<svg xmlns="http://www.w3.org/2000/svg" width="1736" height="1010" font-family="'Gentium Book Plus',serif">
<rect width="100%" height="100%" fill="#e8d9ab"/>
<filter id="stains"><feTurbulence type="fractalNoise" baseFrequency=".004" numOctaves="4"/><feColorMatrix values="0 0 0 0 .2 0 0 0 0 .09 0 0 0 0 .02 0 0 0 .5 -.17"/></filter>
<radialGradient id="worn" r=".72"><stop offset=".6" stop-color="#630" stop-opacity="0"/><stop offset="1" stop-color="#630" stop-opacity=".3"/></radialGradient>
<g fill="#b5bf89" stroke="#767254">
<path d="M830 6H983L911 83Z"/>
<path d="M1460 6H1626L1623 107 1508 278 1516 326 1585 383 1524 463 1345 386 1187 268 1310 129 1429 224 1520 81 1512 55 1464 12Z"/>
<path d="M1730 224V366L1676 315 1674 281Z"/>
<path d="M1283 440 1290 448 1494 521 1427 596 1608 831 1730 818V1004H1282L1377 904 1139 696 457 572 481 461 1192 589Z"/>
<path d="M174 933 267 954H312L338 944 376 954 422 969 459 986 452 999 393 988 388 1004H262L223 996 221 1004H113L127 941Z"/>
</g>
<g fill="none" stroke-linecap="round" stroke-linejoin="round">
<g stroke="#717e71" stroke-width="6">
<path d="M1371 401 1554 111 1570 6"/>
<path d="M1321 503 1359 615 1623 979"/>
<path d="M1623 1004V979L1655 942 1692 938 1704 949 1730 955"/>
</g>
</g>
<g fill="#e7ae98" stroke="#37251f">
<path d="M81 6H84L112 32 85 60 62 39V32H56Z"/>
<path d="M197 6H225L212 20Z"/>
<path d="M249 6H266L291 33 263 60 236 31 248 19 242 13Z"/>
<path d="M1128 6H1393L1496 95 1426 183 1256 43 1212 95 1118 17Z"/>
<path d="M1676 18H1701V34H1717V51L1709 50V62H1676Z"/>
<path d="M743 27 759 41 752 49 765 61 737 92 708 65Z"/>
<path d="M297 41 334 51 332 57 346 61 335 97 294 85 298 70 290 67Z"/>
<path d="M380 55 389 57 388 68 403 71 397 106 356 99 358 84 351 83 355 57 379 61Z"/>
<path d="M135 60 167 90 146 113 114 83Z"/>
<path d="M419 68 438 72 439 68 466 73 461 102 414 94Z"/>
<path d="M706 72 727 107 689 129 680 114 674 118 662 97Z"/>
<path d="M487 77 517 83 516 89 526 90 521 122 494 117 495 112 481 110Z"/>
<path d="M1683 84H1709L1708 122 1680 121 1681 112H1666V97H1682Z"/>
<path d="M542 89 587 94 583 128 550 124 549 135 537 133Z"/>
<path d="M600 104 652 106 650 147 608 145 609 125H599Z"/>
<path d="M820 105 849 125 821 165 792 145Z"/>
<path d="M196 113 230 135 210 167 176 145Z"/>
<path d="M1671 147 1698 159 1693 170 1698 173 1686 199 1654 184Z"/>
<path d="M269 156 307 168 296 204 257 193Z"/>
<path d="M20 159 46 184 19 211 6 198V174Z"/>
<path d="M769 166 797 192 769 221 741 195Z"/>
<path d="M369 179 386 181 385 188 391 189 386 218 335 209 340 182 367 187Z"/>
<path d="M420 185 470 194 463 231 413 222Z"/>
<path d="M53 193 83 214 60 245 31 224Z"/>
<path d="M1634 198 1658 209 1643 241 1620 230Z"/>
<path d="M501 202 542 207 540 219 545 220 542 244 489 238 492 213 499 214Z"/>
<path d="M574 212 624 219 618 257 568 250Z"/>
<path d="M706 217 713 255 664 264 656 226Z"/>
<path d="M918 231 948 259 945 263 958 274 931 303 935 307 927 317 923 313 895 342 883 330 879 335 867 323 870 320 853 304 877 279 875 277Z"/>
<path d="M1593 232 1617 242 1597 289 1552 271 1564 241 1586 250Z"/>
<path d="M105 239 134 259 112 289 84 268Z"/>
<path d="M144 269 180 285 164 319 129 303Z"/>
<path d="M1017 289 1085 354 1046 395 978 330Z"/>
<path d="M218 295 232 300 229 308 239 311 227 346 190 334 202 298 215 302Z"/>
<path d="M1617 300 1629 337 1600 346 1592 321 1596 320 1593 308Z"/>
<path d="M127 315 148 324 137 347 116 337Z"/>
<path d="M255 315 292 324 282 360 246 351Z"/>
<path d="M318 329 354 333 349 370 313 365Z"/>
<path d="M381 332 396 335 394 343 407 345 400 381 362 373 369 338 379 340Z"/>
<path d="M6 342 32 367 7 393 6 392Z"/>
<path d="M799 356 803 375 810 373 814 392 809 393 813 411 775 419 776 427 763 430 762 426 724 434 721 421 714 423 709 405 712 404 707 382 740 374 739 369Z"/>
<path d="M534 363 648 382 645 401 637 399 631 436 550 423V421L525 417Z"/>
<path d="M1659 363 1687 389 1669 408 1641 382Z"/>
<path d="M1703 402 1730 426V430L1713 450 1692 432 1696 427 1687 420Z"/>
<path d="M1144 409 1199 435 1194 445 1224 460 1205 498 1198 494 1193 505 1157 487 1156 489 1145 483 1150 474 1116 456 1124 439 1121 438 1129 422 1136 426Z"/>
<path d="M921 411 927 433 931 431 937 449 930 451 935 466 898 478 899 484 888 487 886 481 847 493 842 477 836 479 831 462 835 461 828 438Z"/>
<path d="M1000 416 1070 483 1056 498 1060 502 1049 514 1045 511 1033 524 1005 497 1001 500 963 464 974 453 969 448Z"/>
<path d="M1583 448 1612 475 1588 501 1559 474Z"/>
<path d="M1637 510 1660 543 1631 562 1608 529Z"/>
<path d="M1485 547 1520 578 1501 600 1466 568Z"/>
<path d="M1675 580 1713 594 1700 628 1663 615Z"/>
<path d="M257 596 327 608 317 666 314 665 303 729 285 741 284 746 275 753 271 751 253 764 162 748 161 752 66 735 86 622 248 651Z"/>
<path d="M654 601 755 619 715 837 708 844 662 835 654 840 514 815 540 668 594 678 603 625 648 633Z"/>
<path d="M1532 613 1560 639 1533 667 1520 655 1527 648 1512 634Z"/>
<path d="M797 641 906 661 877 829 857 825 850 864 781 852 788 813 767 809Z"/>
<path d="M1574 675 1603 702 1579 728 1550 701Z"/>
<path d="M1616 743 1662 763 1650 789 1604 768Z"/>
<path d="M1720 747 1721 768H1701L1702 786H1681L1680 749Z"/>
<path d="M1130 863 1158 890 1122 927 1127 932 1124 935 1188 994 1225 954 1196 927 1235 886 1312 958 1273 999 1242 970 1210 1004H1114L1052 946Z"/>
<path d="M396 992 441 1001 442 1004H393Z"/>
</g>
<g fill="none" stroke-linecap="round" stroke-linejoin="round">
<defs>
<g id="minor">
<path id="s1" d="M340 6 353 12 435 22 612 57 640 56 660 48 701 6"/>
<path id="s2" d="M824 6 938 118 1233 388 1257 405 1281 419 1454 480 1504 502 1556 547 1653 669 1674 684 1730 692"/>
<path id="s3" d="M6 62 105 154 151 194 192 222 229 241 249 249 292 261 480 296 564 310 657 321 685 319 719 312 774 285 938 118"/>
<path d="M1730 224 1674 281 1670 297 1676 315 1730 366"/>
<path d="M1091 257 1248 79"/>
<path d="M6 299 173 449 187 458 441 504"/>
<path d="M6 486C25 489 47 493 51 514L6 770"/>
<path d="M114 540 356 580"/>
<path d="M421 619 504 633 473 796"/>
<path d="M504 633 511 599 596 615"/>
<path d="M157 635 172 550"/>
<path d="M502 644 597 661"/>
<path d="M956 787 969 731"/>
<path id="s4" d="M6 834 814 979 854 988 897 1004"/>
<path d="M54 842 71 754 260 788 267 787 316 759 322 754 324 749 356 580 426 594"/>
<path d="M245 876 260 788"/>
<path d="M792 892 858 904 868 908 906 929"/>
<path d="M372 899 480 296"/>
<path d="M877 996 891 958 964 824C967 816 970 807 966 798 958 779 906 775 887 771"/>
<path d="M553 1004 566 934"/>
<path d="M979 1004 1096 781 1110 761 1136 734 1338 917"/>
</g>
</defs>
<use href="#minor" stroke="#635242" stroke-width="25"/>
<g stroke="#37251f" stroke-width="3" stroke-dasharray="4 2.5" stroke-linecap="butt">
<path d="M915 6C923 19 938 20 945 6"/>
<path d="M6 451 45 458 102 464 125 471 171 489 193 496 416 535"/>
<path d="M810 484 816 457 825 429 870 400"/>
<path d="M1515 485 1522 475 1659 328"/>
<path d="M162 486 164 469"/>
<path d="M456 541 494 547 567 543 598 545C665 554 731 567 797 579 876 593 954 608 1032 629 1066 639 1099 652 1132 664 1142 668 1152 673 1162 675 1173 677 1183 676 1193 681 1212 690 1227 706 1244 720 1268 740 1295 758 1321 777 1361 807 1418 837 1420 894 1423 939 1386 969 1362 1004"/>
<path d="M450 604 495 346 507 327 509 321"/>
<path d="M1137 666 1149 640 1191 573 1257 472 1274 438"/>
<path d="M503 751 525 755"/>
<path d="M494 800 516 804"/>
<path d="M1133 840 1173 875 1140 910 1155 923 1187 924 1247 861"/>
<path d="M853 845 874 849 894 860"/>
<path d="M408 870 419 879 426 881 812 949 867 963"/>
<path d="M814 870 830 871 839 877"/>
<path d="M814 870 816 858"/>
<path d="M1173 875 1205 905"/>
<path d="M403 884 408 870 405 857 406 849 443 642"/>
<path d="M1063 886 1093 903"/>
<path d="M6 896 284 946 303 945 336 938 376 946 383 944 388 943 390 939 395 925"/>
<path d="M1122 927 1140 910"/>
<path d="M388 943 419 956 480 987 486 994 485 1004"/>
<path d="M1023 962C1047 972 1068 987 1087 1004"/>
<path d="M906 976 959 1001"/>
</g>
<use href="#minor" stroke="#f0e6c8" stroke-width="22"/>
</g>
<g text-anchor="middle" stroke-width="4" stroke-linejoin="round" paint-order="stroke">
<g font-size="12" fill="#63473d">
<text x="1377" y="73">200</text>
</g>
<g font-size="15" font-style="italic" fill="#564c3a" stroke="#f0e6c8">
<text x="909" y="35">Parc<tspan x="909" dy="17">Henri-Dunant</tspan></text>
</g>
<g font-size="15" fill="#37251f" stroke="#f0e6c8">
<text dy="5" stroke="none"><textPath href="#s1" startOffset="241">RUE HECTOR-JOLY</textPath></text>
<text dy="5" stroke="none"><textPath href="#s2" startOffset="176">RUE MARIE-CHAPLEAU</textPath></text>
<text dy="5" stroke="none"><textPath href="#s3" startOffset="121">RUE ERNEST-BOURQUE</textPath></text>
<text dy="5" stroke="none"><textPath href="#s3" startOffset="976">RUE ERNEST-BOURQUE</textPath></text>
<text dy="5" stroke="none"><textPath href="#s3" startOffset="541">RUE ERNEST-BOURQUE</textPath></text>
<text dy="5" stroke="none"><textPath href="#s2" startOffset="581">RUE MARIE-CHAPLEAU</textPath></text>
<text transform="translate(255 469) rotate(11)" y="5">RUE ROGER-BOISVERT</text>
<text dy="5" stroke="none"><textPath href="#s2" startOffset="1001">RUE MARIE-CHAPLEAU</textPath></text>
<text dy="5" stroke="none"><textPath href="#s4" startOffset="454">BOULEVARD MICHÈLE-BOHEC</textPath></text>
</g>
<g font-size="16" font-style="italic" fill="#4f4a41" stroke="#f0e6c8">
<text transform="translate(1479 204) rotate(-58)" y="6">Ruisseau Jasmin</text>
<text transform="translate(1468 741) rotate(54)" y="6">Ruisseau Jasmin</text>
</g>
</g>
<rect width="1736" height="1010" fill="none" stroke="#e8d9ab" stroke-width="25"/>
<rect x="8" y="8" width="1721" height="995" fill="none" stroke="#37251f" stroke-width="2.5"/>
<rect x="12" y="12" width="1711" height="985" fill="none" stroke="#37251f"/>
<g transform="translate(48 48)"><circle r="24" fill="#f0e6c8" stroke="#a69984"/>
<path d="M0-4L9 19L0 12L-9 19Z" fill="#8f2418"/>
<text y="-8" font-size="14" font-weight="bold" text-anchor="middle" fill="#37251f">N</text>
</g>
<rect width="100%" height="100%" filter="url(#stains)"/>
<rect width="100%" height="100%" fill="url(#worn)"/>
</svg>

━━━━━━━━━━━━━━━━━━━━━━━━━━━━━━

## What the exercise asks
Go through the listing above and copy each line that contains "worn".

## Solution below
<radialGradient id="worn" r=".72"><stop offset=".6" stop-color="#630" stop-opacity="0"/><stop offset="1" stop-color="#630" stop-opacity=".3"/></radialGradient>
<rect width="100%" height="100%" fill="url(#worn)"/>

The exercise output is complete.